Ionic currents of solitary horizontal cells isolated from goldfish retina

Abstract

Solitary horizontal cells, dissociated from papain-treated goldfish retinas, produce action potentials and show a non-linear current-voltage relationship. Underlying ion-conductance mechanisms were analysed by a single-micro-electrode voltage-clamp technique. Pharmacological and ion-substitution experiments revealed that ionic currents could be separated into at least four voltage-dependent currents: a Ca current and three types of K currents. The Ca current was activated by membrane depolarization beyond -45 mV, reached a maximal value near 0 mV, and became smaller at more positive potentials. By extrapolation, the reversal potential was estimated to be approximately +50 mV. The Ca current was inactivated by accumulation of intracellular Ca ions but not by membrane depolarization. Co ions (4mM) blocked this current. The first type of K current showed anomalous (inward-going) rectification near the resting potential (congruent to -60 mV).
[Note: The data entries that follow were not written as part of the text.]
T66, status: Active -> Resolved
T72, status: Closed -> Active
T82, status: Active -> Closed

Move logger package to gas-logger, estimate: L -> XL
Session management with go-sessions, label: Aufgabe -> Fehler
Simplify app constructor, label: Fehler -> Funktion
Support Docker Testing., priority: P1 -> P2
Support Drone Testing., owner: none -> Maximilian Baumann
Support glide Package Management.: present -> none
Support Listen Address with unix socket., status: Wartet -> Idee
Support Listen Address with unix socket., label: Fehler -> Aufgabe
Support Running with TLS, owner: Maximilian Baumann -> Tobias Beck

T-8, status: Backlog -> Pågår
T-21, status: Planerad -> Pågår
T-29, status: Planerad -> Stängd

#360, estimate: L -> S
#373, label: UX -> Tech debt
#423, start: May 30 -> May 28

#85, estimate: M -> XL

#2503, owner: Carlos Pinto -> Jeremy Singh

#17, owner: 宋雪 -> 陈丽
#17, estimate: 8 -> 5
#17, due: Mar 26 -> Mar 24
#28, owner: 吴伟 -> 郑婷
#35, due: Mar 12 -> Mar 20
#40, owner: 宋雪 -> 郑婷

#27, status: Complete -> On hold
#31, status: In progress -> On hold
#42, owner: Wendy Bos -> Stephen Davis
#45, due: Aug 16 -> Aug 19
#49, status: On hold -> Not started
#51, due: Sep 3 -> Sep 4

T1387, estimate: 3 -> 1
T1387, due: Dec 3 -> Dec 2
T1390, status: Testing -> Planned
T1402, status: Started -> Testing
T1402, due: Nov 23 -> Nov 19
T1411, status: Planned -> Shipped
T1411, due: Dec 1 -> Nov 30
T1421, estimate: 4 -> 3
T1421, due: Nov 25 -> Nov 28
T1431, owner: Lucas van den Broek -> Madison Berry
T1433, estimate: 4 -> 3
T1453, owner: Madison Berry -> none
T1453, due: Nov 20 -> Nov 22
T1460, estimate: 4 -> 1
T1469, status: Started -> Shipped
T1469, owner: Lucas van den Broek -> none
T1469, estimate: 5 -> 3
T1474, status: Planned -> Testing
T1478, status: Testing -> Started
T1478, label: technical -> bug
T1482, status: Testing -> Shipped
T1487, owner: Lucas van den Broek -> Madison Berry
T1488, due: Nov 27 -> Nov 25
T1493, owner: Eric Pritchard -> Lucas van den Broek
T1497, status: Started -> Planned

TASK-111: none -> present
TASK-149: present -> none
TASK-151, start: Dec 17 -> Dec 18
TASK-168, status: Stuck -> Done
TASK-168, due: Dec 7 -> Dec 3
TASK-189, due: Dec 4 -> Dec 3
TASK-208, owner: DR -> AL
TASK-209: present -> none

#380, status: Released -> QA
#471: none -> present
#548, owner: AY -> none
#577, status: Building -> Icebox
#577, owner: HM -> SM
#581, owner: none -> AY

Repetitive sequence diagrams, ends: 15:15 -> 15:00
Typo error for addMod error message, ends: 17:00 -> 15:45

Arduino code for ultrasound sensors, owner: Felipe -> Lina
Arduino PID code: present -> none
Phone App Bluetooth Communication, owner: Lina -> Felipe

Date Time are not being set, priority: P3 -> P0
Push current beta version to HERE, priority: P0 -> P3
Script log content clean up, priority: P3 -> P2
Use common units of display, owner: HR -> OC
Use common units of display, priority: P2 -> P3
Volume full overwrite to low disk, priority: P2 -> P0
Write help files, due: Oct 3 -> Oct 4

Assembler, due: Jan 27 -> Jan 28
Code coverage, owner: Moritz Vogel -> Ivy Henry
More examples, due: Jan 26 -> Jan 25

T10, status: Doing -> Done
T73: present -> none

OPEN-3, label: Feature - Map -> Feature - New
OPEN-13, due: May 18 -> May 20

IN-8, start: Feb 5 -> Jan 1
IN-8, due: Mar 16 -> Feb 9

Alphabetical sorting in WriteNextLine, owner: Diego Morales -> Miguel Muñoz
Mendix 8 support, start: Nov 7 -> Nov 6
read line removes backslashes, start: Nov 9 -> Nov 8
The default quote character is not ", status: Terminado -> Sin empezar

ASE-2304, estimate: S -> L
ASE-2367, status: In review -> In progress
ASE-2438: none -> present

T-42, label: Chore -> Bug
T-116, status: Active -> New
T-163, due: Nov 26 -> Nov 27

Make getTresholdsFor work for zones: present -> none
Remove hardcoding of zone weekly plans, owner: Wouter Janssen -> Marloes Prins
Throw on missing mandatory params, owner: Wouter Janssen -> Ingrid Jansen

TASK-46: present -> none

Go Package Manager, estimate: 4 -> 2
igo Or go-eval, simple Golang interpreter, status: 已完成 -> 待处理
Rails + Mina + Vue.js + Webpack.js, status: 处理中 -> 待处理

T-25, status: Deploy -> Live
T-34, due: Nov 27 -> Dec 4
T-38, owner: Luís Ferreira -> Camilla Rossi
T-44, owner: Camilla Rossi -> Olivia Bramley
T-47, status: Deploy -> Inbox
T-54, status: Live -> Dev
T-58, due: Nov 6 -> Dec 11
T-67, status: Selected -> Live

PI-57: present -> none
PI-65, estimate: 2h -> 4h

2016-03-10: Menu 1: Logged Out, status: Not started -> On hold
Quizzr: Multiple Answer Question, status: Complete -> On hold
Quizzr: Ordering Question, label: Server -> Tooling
Hyperpolarization from the resting level produced a large, almost steady inward current, while depolarization evoked only a small, steady outward current. The current-voltage relationship revealed a shallow negative resistance region at membrane potentials beyond -50 mV. The current was blocked by Cs (10 mM) or Ba (1 mM) ions. The second type of K current (the transient outward current) was activated by membrane depolarization beyond -25 mV. The peak amplitude increased almost exponentially as the membrane was depolarized. During steady depolarization this current decayed exponentially (time constant congruent to 500 ms at +20 mV). The current was inactivated by conditioning depolarization (greater than 10 s) beyond -30 mV and blocked by 4-aminopyridine (10 mM). The third type of K current was the maintained outward current which was activated by membrane depolarization beyond -20 mV, increased to a steady level in a few hundred milliseconds, and showed little inactivation. The amplitude increased as the membrane was depolarized. The current was blocked by tetraethylammonium ions (20 mM). A Ca-mediated K current was not detected. Action potentials and the non-linear current-voltage relationship of solitary horizontal cells can be explained qualitatively by the combination of the four ionic currents.